= PC12 minicomputer =

PC12 by Artronix was a minicomputer built with 7400-series TTL technology and ferrite core memory. Computers were manufactured at the Artronix facility in suburban St. Louis, Missouri.

The instruction set architecture was adapted from the LINC, the only significant change was to
expand addressable memory to 4K, which required addition of an origin register. It was an accumulator machine with 12-bit addresses to manipulate 12-bit data. Later versions included "origin registers" that were used to extend the addressability of memory. Arithmetic was ones' complement.

For mass storage it had a LINCtape dual unit. It also used a Tektronix screen with tube memory and an ADC/DAC to capture and display images. There was an optional plotter to draw the results. To speed up the calculations it had a separate floating point unit that interfaced like any other peripheral.

It ran an operating system LAP6-PC with support for assembly language and Fortran programming and usually came with end user software for Radiation Treatment Planning (RTP), for use by a radiation therapist or radiation oncologist, and Hospital Patient Records. Software for implant dosimetry was available for the PC12. With extended hardware it became a multiuser system running MUMPS.
Latter additions included an 8" floppy disk and hard disk of larger capacity.
The PC12 initially controlled the Artronix brain scanner (computed axial tomography), but this was for prototyping.
The PC12 was also the core of an ultrasound system and a gamma camera system.
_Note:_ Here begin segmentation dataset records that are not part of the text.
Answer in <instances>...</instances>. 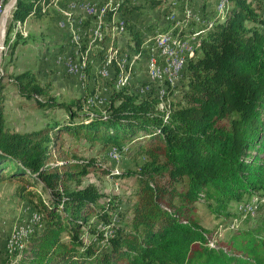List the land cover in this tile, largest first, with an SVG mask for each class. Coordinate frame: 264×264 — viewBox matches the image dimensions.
<instances>
[{
	"label": "trees",
	"instance_id": "trees-1",
	"mask_svg": "<svg viewBox=\"0 0 264 264\" xmlns=\"http://www.w3.org/2000/svg\"><path fill=\"white\" fill-rule=\"evenodd\" d=\"M127 1L118 0L121 5L109 14L123 13L131 35L133 7ZM228 1L222 19L194 34L197 48L184 63L186 83L178 102L160 107L156 96L120 89L112 90L101 110L80 114V100L58 101L49 84L26 69L13 75L11 84L38 109L66 110L69 121L18 132L5 123L0 81V182L17 180L22 197H36L35 212L41 216L25 244L6 251L5 264H264L260 230H237L211 244L195 213L194 203L203 199L216 218H226L231 201L243 196L259 200L264 191V17L257 12L259 2ZM54 3L16 0L12 23L24 21L32 11L41 15ZM114 29L111 37L120 32ZM111 37L103 35L100 52L112 63L116 38ZM28 38L17 34L15 43ZM120 73L114 83L125 72ZM63 133L118 148L139 141L137 151L146 154L138 172L125 174L137 181L132 217L103 236L102 252L85 242L81 228L92 212L109 219L112 200L99 202L97 186L82 185V178L99 164L67 154Z\"/></svg>",
	"mask_w": 264,
	"mask_h": 264
},
{
	"label": "rangeland",
	"instance_id": "rangeland-1",
	"mask_svg": "<svg viewBox=\"0 0 264 264\" xmlns=\"http://www.w3.org/2000/svg\"><path fill=\"white\" fill-rule=\"evenodd\" d=\"M7 1H4V5ZM60 1V7L64 9L59 11L58 8L49 7L45 13L36 16L32 11L24 21L12 23V8L7 18L0 61V81L3 84L1 107L5 123L12 131H30L44 126L46 122L55 121L63 126L69 121L66 110L38 109L33 99L24 98L11 84L13 75L26 69H31L41 84H49L50 93L58 101L69 103L80 100V114L101 110L107 104L112 90L124 89L138 96H156L160 107L168 101H180L181 90L186 83L184 71L174 81H166L160 86L159 79L148 74L147 57L150 48H144V41L151 45V39L157 33L175 31L174 35H180L182 32L196 49L197 39L194 43V34L202 27H207V23L213 24L214 20L222 19L229 5L227 0H128L126 3L133 7V14H129L133 31L128 35L127 28H123L120 35H114L118 56L111 63L109 73L103 77L99 75V70L104 64L106 53L100 52L102 45L99 33L110 36L112 27L109 25L112 23L106 18L104 26L100 22L103 20L105 9L116 4L118 0H76L78 3L92 4L108 1L101 12L88 10L91 14H87L81 7L69 9V0ZM250 1L253 5L261 3L257 12L264 17V0ZM118 15V21L127 24L123 13ZM175 20L180 22L177 27L175 26L179 23L174 24ZM247 24L251 25L250 22ZM17 34L29 35L30 38L26 42L19 41L16 45ZM87 48L89 51L86 55L84 50ZM78 49L86 57V65L82 72L77 73L69 71V64L78 63ZM194 51L186 55V62L195 55ZM152 52L155 53L154 50ZM121 70L129 78L123 88L117 89L114 80ZM77 119L76 122H79L80 117ZM61 136L62 146L67 154H74L82 159L92 158L99 164L98 168L92 169L82 178V185L95 184L102 194L99 202L105 201V198L112 200L113 206L108 211L109 219L101 220L97 216L98 213L92 212L87 223L81 228L85 242L91 243L102 252L106 250L103 236L113 234L114 227L124 225L132 217L137 181L135 176L125 174L138 172L146 161V154L137 151L139 141L126 142L118 148L103 146L98 141L76 140L67 133ZM104 170L120 175L110 176ZM18 184L17 180L0 182V264H5L6 251H14L15 246L21 248L29 234L41 223L40 214L35 212L36 197H22ZM244 197L246 196L239 202H230V215L226 218H216L210 213L203 199L194 203L196 216L207 231L211 244L227 240L235 231L247 228L260 230L264 235V191L259 200L252 197L249 201ZM249 205L251 210L248 209ZM62 236L65 239L66 234L63 233ZM17 238L18 245L15 243L10 246Z\"/></svg>",
	"mask_w": 264,
	"mask_h": 264
},
{
	"label": "bare ground",
	"instance_id": "bare-ground-1",
	"mask_svg": "<svg viewBox=\"0 0 264 264\" xmlns=\"http://www.w3.org/2000/svg\"><path fill=\"white\" fill-rule=\"evenodd\" d=\"M75 5H83L80 7L82 8V10H85V11L89 10V11L97 12L95 10H96V7L98 6V3H95V4L94 3L92 4L91 2L78 3L76 0H69V4H68L69 9H74L76 7ZM8 16H7V18H8ZM6 21H7V19L5 20V24H6ZM1 36L2 37H1L0 48L2 51V43L4 42V36H5V25H4V28L2 30ZM99 37H100V40H102L103 34H99ZM164 39H167V48L163 49V58H176L177 62H179L175 68V75H174V72L172 70H169V67H172V60H165V63H162V71H159V64H153V63H161V55L157 54L158 53V45H160ZM189 40L190 39L185 35L184 36L183 35H173L172 33H164V32L157 35V37L154 41L155 42L154 46L156 47V50L154 49L155 53H150L149 57L147 58V68H148V74L150 73L152 78L159 79L160 86L162 84H164L166 81H174V79L183 71V66L185 65L184 63H185L186 55L189 52H192L194 49L193 43L191 44ZM106 60H105L104 64L101 66V69L99 70V75H101L103 77L109 73V68L111 67V61L110 60L106 61ZM80 62L78 61V63H75V64H77L76 66L78 68V72H82V70H83V66H82V64H80ZM71 63L69 64V68L71 67ZM150 64H151V66H150ZM103 67L106 68L104 73H103ZM128 78L129 77L127 76L126 73L122 74L114 83L115 87H117V89L123 88L126 85V83L128 82ZM166 79H168V80H166ZM113 154H116V153H113ZM248 209L251 210L250 205L248 206ZM36 219H38V218H36ZM21 239L22 238H20V240ZM16 244L18 245V243H16ZM15 247H17V246H15Z\"/></svg>",
	"mask_w": 264,
	"mask_h": 264
},
{
	"label": "built area",
	"instance_id": "built-area-1",
	"mask_svg": "<svg viewBox=\"0 0 264 264\" xmlns=\"http://www.w3.org/2000/svg\"><path fill=\"white\" fill-rule=\"evenodd\" d=\"M107 2L106 3H99L98 6L96 7L95 11L101 12L103 10L104 6H106ZM57 6H58V11H59V9H64V7H60V4ZM75 6H76V9H78L80 6H83V5H75ZM87 14H91V13H88V11H87ZM114 30H121V22L118 21ZM164 48H167V39H164L161 42V44L158 45V53L157 54L161 55V63H153V64H159V71H162V63H165V60H172V67H169V70H172L174 72V75H175V68L179 62H177L176 58H163V49ZM86 51L87 52L89 51L88 48L86 49ZM150 66H151V64H150ZM105 70H106V68L103 67V73ZM69 71H76L78 73V68H77L75 62L73 64H71ZM113 155H115V154H113ZM18 238H19V236H18ZM18 238L16 239V241L14 243H11L10 246H14V244L16 242H19ZM9 250H11V249H9Z\"/></svg>",
	"mask_w": 264,
	"mask_h": 264
},
{
	"label": "crops",
	"instance_id": "crops-1",
	"mask_svg": "<svg viewBox=\"0 0 264 264\" xmlns=\"http://www.w3.org/2000/svg\"><path fill=\"white\" fill-rule=\"evenodd\" d=\"M68 1V0H67ZM60 4V6H61V1L59 2V0H55V3L51 6L52 8H58V6L57 5H59ZM120 3H118V2H116V4H114V5H112V7L111 8H109L107 11H106V14H104V15H102V16H104L103 17V20L100 22L101 24H103V26H104V18H106L107 20H109L110 21V23H112V24H114L115 26L117 25V21H118V19H120V17H118L119 15V13H118V11H115L114 13L112 12V14L110 15L109 14V11H111V10H113L114 8H115V6L116 5H119ZM60 13H61V11H60ZM123 21V20H122ZM109 23V22H108ZM109 23V24H110ZM112 24H110L109 26H112ZM121 25L122 26H124V28H125V30H126V27H125V25H124V22H121ZM100 26V25H99ZM115 26H112L113 28H115ZM121 29H123L122 27H121ZM121 32V31H120ZM120 32H117V33H115V35L116 36H118V35H120ZM125 32V31H124ZM123 32V33H124ZM99 34H102V33H99ZM111 36V35H110ZM111 38H114V37H111ZM148 38V37H147ZM146 38V39H147ZM151 39V38H150ZM152 40V39H151ZM144 48H150V52L149 53H151V51L153 50V48H154V45L153 44H151V45H148L147 43H145V41H144ZM115 53H114V61H115V58L118 56V49H117V47L115 48ZM84 53L87 55L88 54V52H86L85 50H84ZM107 56V55H106ZM105 56V57H106ZM79 61H81L80 63L82 64V66H83V68L85 67V65H86V57H84L83 55H82V53H81V51H80V54H79V59H78ZM117 60V59H116Z\"/></svg>",
	"mask_w": 264,
	"mask_h": 264
},
{
	"label": "water",
	"instance_id": "water-1",
	"mask_svg": "<svg viewBox=\"0 0 264 264\" xmlns=\"http://www.w3.org/2000/svg\"><path fill=\"white\" fill-rule=\"evenodd\" d=\"M15 3H16V0H8L0 13V46H1V37H2L1 35H2V30L4 28V25H5V20L7 19V16L11 12ZM1 54H2V51L0 48V61H1Z\"/></svg>",
	"mask_w": 264,
	"mask_h": 264
}]
</instances>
The PC12 was eventually superseded by the "Modulex" system built by Artronix around the 16-bit Lockheed SUE processor, roughly around 1976. The PC12 continued in production, but was phased out over time.

Sites which used the Artronix PC12 included the Lutheran Hospital Cancer Center in Moline, Illinois, where it was used to store the medical records of patients undergoing treatment for cancer. A 1974 paper describes the use of a PC12 as a frontend to an IBM 360 mainframe in radiation therapy, in which the PC12 acted as the user interface while the mainframe is used to perform complex calculations.